_EXTRACTED TEXT:_
Thanks for the input - I have some luck with adjustable waist slim pants at Gap for ds- depending on how long they run. Unfortunately, not everything comes with an adjustable waist - like athletic pants. Shorts are hard, too. If I get them to fit the waist, they are very short and he hates that because they don't look "cool." I can't put him in a belt, or we'd have potty accidents for sure.

DD is tough, too, but thankfully we can get away with dresses and leggings or tights -- I have to watch the leggings, though, too. And shirts are my biggest problem - she can easily wear a 4 right now for length, but it looks like she's swimming in most of them. I'm hoping that as she gets older, the sizes will slim down a bit and not be toddler proportioned.

I like gymboree, but hate the regular prices and don't seem to be able to hit the sales right to get the best selection - they're probably too picked over at that point.

keep the suggestions coming -- I can use a lot of help!


----------



## luvmy2boys

I feel your pain!

What sizes do your kids wear? I found adjustable waist jeans at Target for my (just turned) 6 yo. They weren't slim to start with, but they adjust as small as you need them, as they just have some of that elastic inside with buttonholes all along it. You just cinch up the elastic as much as you need to and button it on the buttonholes.

I'm having trouble with my 4yo. He's about a size 18 month-2T waist, with a size 3 length. I've never found anything remotely adjustable in that size range, and to make matters worse, most of those clothes are *extra wide* to account for diapers (which he no longer wears). Shorts aren't too bad because I can just buy the smaller size. I did manage to find one belt small enough for him, but that's not practical because he can't work it himself when he goes to the bathroom. Right now he just wears jeans to preschool, and since those are fairly stiff, they kind of hold themselves up when he wears shoes. It's so frustrating!!!


----------



## luvmy2boys

Quote:


Originally Posted by *luvmy2boys* 
I found adjustable waist jeans at Target for my (just turned) 6 yo.

I forgot to mention that these were in the little boys section (size 4-7, I think it is).


----------



## momto l&a

Gap and Olda Navy have those wonderful waistbands









Now if they would have had those when I was a kid...

_SOURCE RECORDS:_

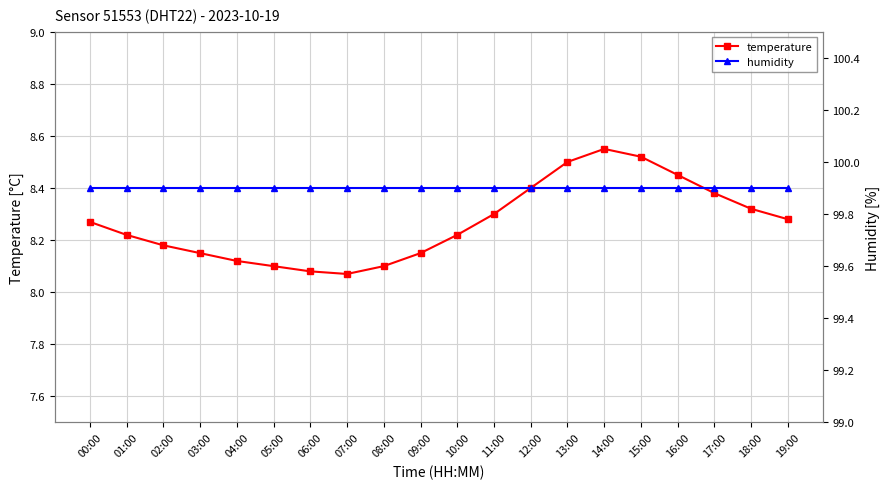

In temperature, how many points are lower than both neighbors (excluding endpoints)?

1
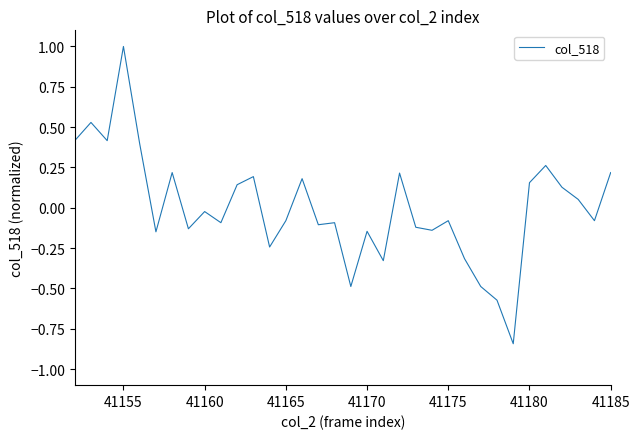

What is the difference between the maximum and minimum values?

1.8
---
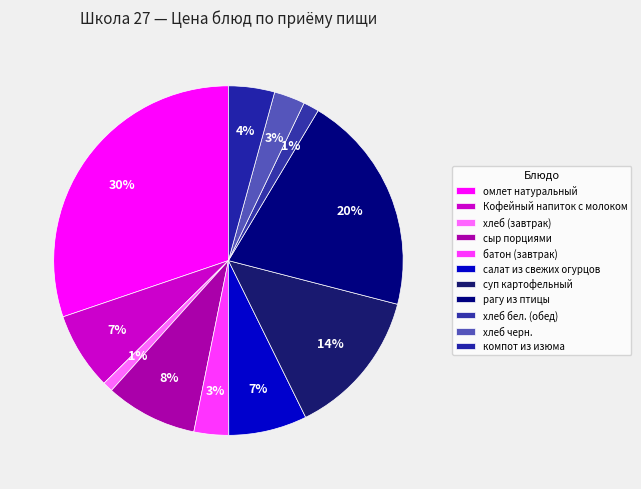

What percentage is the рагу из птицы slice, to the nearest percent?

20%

_TASK INSTRUCTIONS:_
1. In the forum thread, at which store did luvmy2boys find adjustable waist jeans for a 6-year-old?
2. Copy the stretch of the entries from the line containing "In temperature, how" through the line containing "What is the", leaving out the pictures.
The forum thread and the entries are unrelated to each other.

_EXPECTED OUTPUTS:_
1. Target

2.
In temperature, how many points are lower than both neighbors (excluding endpoints)?

1

What is the difference between the maximum and minimum values?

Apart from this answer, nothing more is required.